Tourists can immerse themselves in a still unspoiled landscape, characterized by valleys adorned with rows of cypress trees, hills variously planted with vines or dusted with the leaves of silvery olive trees, so much so that it looks like a painting that came out of the strokes and decisive brushstrokes of the Macchiaioli. The small woods are ablaze with color in autumn. As a testimony to the rural tradition, the countryside is dotted here and there with ancient farmhouses (where romantic legends hover) finely restored maintaining the characteristic loggias, enchanting porticoes, characteristic red bricks, and again, chapels, oratories, parish churches, manor houses adorned with parks and gardens well cared for as if they were caskets of architectural masterpieces, and finally, castles. So, moreover, did the painters of the Sienese School perceive it centuries ago, who, in their formal purity close to abstraction, made repeated mentions of it by depicting it in ashen, deserted, sometimes barely streaked reliefs.
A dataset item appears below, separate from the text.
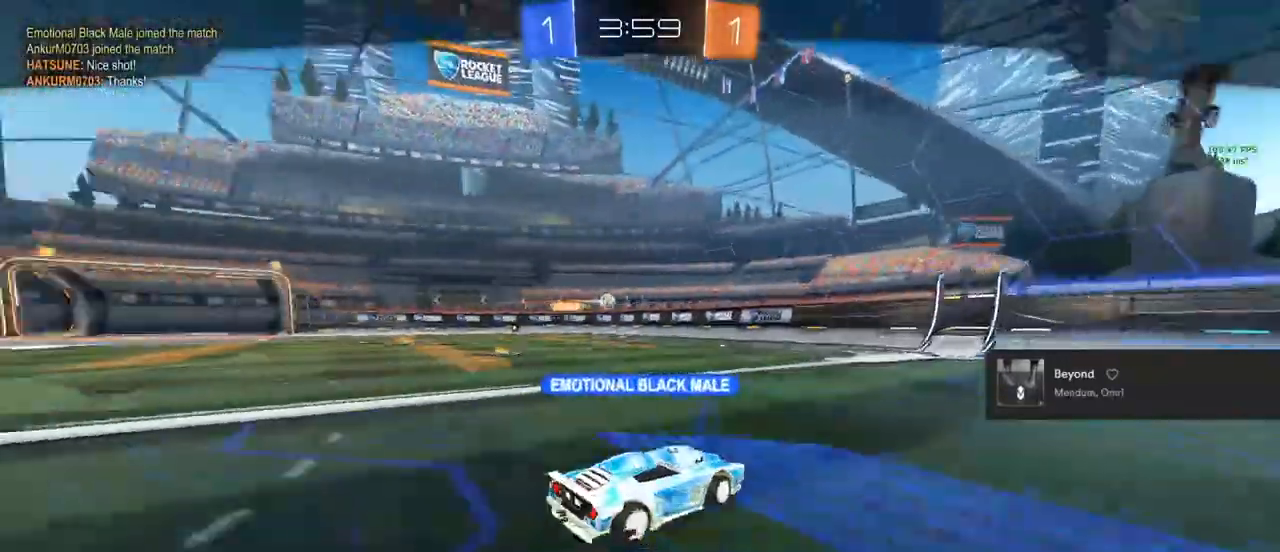
{"buttons": [], "left_stick": "center", "right_stick": "center", "events": []}
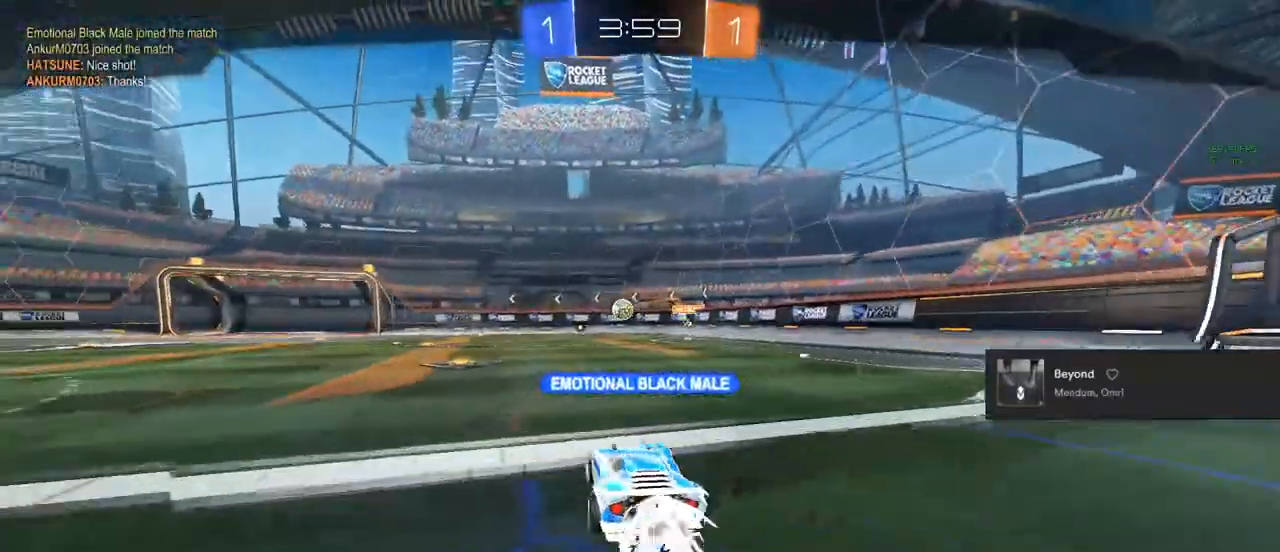
{"buttons": [], "left_stick": "center", "right_stick": "center", "events": []}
The village's main monuments include: The Porta Senese, the Municipal Museums of Sacred Art of the Val d'Arbia and the Mezzadria Senese, the Art Nouveau palaces among which Villa La Rondinella stands out, and the SS. Peter and Paul Church. Around the village we encounter La Pieve di Santa Innocenza a Piana, a fortified complex attested to 1081; Villa La Piana with its 18th-century Oratory, a complex that was the grancia of the Santa Maria della Scala Hospital of Siena. To satisfy the curiosity of enthusiasts there arise four privately owned castles that on special occasions are opened for public visits: Castelrosi, Castelnuovo Tancredi, Bibbiano and La Torre in Bibbiano. Interesting excursions can be made to the farms of Chiatina, Armena, Casale Sergardi, Serravalle and Resta.